Backup Retrieval Via Splash Landings With Removal From Sea Via Helicopter
As a backup, or if plucking drones out of the air proved too technologically challenging to make work in practice, the drone could have an ability to make a splash landing, either on pontoons, or with a parachute and huge life raft type inflatable with a locator beacon to splash land (like a space capsule inbound) and then use the SH-60 in lieu of a crane to pluck it out of the water and back to the LCS.
The recon devices on the drone could be buffered against rough landings more easily than human pilots (and could even eject separately during splash landings with its own parachute-airbag-tracking beacon system allowing for a rougher landing for the rest of the drone).
Widely Adaptable To Most Naval Surface Combatants And Beyond
While simple, the launch and retrieval process would be a technical wonder that would become an iconic thing of beauty in the naval, if this approach were adopted, that would become symbolic of the Navy's surface combatant force's twenty-first century technical competence.

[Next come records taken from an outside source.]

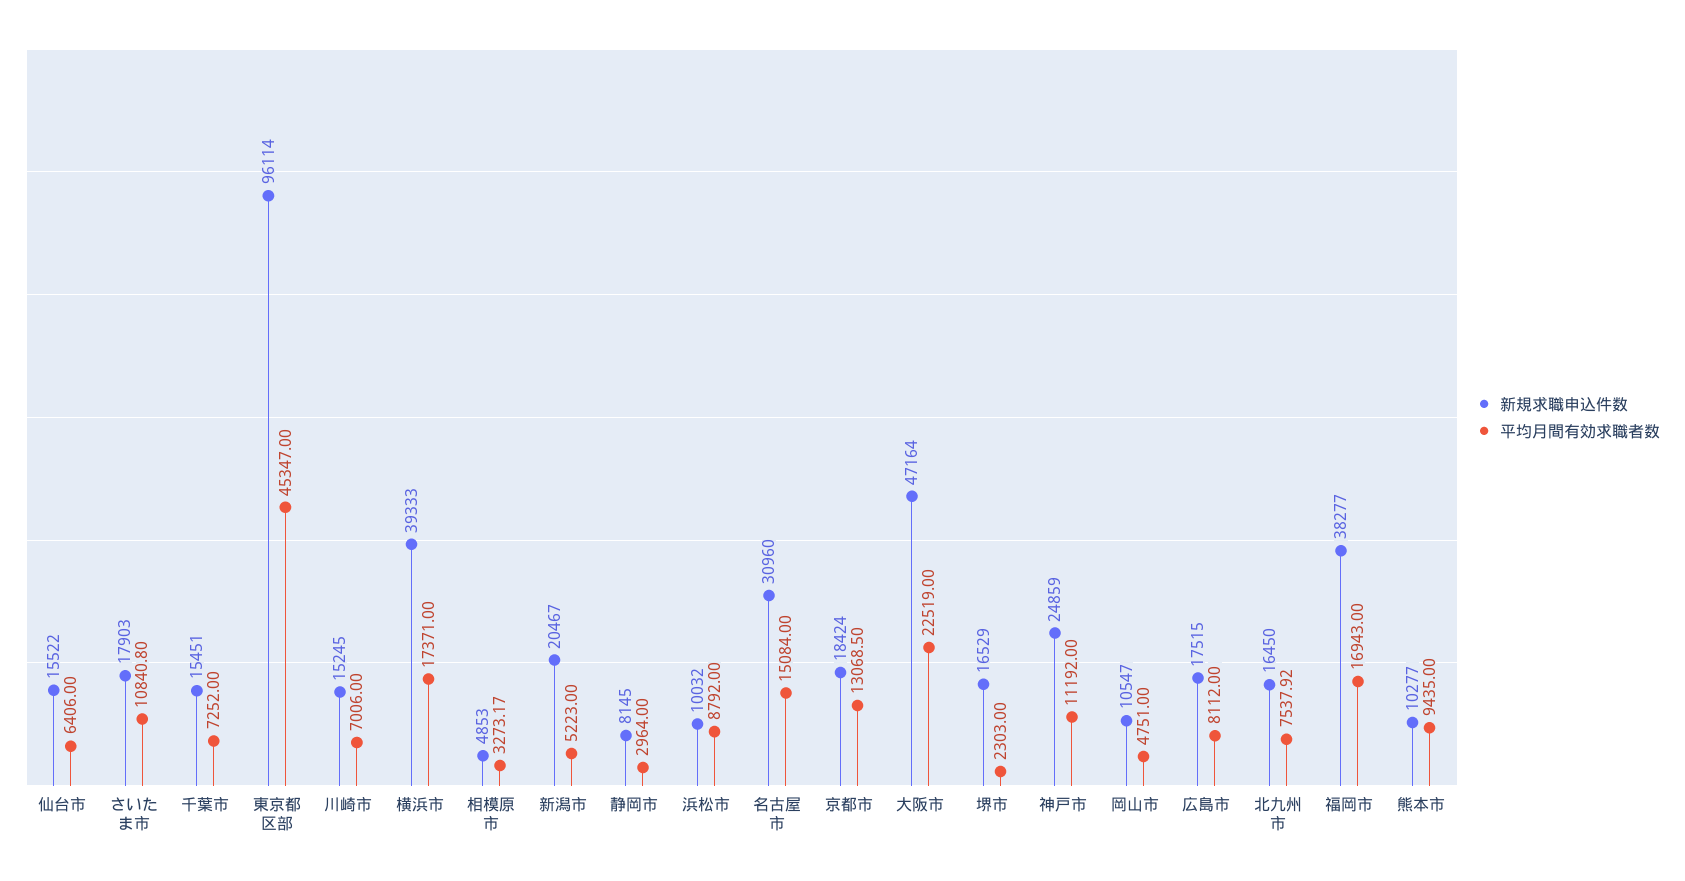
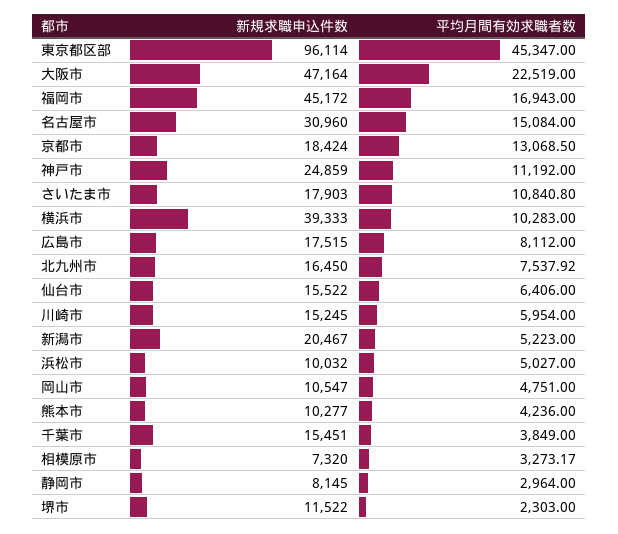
平均月間有効求職者数, 千葉市: 7252 -> 3849
平均月間有効求職者数, 川崎市: 7006 -> 5954
平均月間有効求職者数, 横浜市: 17371 -> 10283
新規求職申込件数, 相模原市: 4853 -> 7320
平均月間有効求職者数, 浜松市: 8792 -> 5027
新規求職申込件数, 堺市: 16529 -> 11522
新規求職申込件数, 福岡市: 38277 -> 45172
平均月間有効求職者数, 熊本市: 9435 -> 4236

The system could also be relatively easily adapted to any other naval platform that carriers an SH-60 helicopter, which most naval surface combatants do.
The concept could be scaled to other helicopter models and used for Coast Guard cutters with carried helicopters and for civilan uses as well. Nothing in the concept is inherently military.
The system could also be applied in land based applications with essentially no modification, allowing for drone operations out of forward operating bases without adequate field air strips (e.g. in mountainous or urban environments).